* [WHAT TO DO]:
Exactly as written, write out the lines below from the first to the one containing "info@eust.ru", inclusive. Pictures do not belong in the copy.

Records from a dataset:

-*-

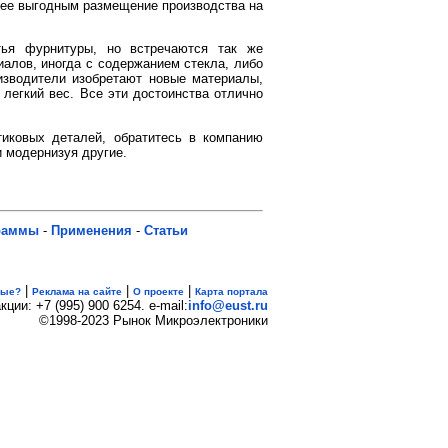
лее выгодным размещение производства на
тья фурнитуры, но встречаются так же
иалов, иногда с содержанием стекла, либо
изводители изобретают новые материалы,
легкий вес. Все эти достоинства отлично
тиковых деталей, обратитесь в компанию
и модернизуя другие.
раммы
-
Применения
-
Статьи
|
|
|
вые?
Реклама на сайте
О проекте
Карта портала
кции: +7 (995) 900 6254. e-mail:
info@eust.ru
©1998-2023 Рынок Микроэлектроники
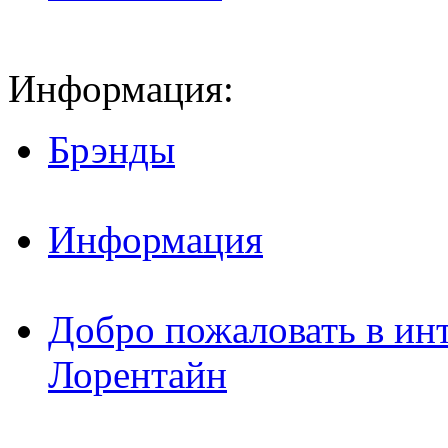
Информация:
Брэнды
Информация
Добро пожаловать в ин
Лорентайн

-*-

* [REPLY TO THE TASK]:
лее выгодным размещение производства на
тья фурнитуры, но встречаются так же
иалов, иногда с содержанием стекла, либо
изводители изобретают новые материалы,
легкий вес. Все эти достоинства отлично
тиковых деталей, обратитесь в компанию
и модернизуя другие.
раммы
-
Применения
-
Статьи
|
|
|
вые?
Реклама на сайте
О проекте
Карта портала
кции: +7 (995) 900 6254. e-mail:
info@eust.ru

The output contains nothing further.